THE TASK: Please show every line below that contains the word "quadrans", treating uppercase and lowercase as different.

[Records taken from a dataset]
────────

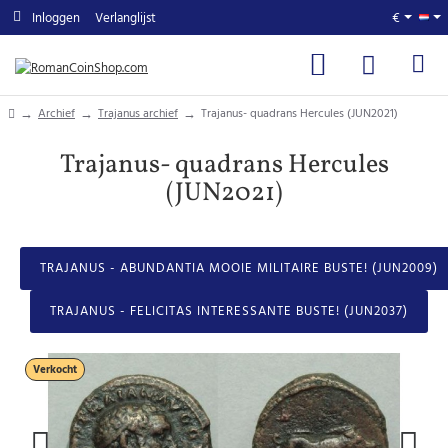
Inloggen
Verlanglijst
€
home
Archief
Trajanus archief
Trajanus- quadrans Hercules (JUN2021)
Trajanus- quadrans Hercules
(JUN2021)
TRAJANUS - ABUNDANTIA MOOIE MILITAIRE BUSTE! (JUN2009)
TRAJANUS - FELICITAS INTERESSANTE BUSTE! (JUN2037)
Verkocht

────────

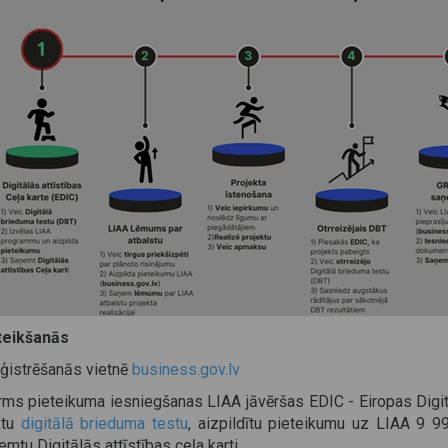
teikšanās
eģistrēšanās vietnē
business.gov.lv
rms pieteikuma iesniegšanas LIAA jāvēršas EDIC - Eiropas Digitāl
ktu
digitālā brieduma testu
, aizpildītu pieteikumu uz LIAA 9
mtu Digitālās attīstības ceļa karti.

────────

WRITTEN REPLY:
Trajanus- quadrans Hercules (JUN2021)
Trajanus- quadrans Hercules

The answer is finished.